This and that designators


(Marc Miller) #1

I don’t have any specific application for them right now, but I’m not grasping how this and that works. I’ve read both this and that and the help file, but if someone could step me through the following, it’d help in me understanding.

If I have an agent named Foo and some notes named Bar and I want to change the name of the notes to Foo, I was thinking you could just put the following in Foo’s action code and it would do it:

$Name=$Name(that)

However, it doesn’t work. I’m obviously missing something conceptually.

I understand that you can pass the agent’s name in other ways [such as $Name=$Name(agent)], but I want to get to grips with this and that. I can’t think of a similar example for using this, so if someone has a simple scenario that explains the use of this, that’d be great.

Thanks in advance.


(Mark Anderson) #2

I think this and current really derive from conditions that can arise with (more complex) HTML scenarios than with action code per se. In most cases the default locus of an action code is this so doesn’t need to be explicitly stated. In simplest form, these are the same:

$MyString=$Name;
$MyString=$Name(this);
$MyString=$Name();

If the note is called “ABC”, in all three cases $MyString would be set to “ABC”

The referenced article on that states:

For instance, it makes it possible to to use an attribute value from the calling notes within a find() query in an expression. In such contexts, ‘this’ would apply to the note being queried by find() rather than the note calling find().

The point being that within the scope of a query run via find() in a query, the value is this differs from normal. Perhaps we wish to find any “Event”-prototyped note where $MyString equals the $Name for the note running the find, e.g. in a rule, edict or stamp. We might write:

$MyList = find($Prototype="Event" & $MyString==$Name(this));

or as we know from above it is the same as this code

$MyList = find($Prototype="Event" & $MyString==$Name);

But, neither of these queries works as intuited as the second form shows more clearly. Why? Because within the find(), as each note with the “Event” prototype is tested this becomes the note being tested, rather than the note running the find(). To make the query use the $name of the note running the find() we use the that designator.

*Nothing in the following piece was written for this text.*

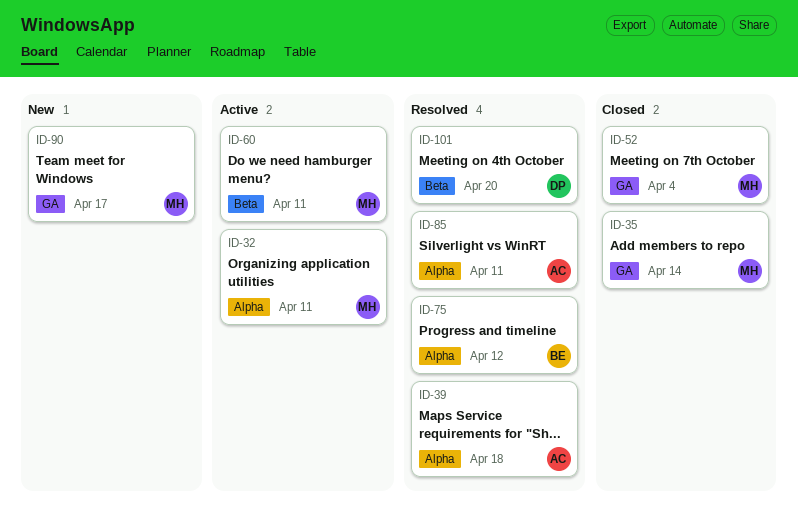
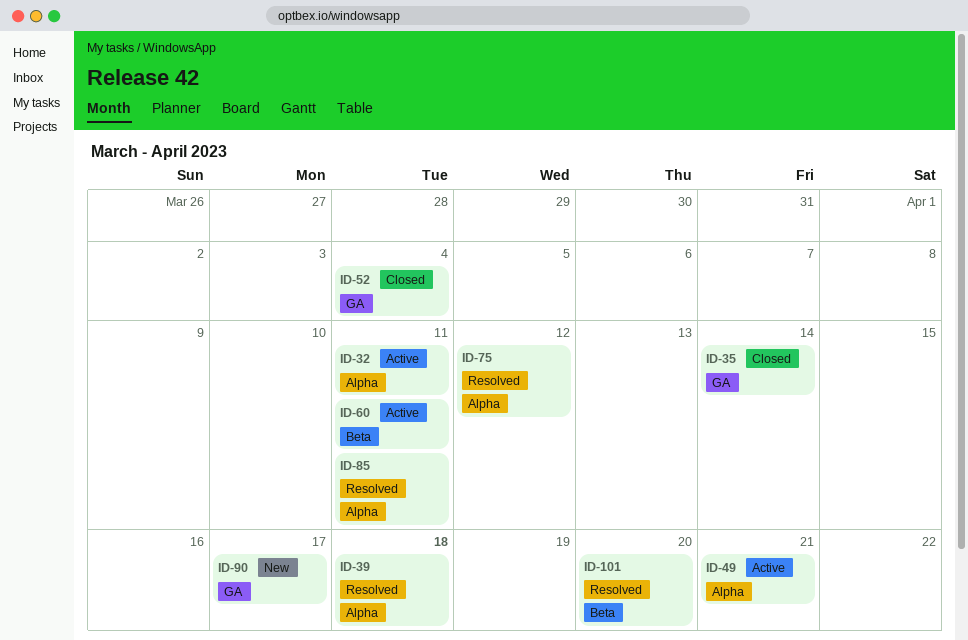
ID-49: none -> present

I’ve just updated my aTbRef note to reflect better the description here, above. @eastgate may correct me, but at present I think find() is the current place where the that designator is needed (at present!)


(Marc Miller) #3

Many thanks for that. I’ll consider both something more for edge-case use, especially with find(). I had wondered about this – it did seem to be basically implicit and your example has confirmed that.


(Mark Anderson) #4

Neither are edge-case, per se, but rather for relevant circumstances. If you don’t need them don’t use them. If you end up doing something that does need them, I’d wager the documentation (or replies to forum Qs) will tip you off a to the need for usage.

As for this it seems it was used more in the early days of Tinderbox and can be useful when trying to tell Tinderbox the context of data is this or current (qv). I suspect that context arises more in formatted export (aka HTML Export) as opposed to in-app action code. Bear in mind action code isn’t a pre-designed coding environment but rather a scripting system that has grown and expanded - mainly in response to user requests) over the 18-odd years [sic] that the app’s been around. Originally, what is now export code was the primary scripting method and queries originally had their own coding method.

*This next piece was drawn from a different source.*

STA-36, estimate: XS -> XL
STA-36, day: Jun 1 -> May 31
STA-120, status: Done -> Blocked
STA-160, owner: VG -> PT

I think people with a coding background/expertise tend to trip up on an intuited assumption that action code is a programming language. If you think of it as a macro language that has grow in ad hoc fashion, it helps. IOW, instead of assuming features, you need to go look at the Help/docs, e.g. for action code. That fact doesn’t detract from action code’s capability but does explain why basic programming things like elseif or case statements and such don’t ‘just’ exist in action code.


(Marc Miller) #5

Good clarification. Thanks.

I have to say (although I’m still very much a novice), for something that has grown ad-hoc it has a pretty remarkable cohesiveness to it. It took a while to sink in, but I can now see why Tb has grown its cult status. The ability to go as simple or as complex as you want with it makes it so adaptable to an individual’s requirements. There are plenty of other purpose-built single-task applications that may look prettier, but not much has the adaptability of Tb.


(eastgate) #6

this refers to this note: the note being examined by an agent, or the note whose rule is being run, or the note being moved into a container or adornment with an onAdd action. this also refers to the note being examined inside a find() , collect(), or **collect_if()**clause or other implicit closure.

But what happens if you have a Rule which uses find()? Inside the find(), this is bound in turn to each note in the document. How can we refer not to that note, but to the note whose rule is being run? We use that to refer to the enclosing this.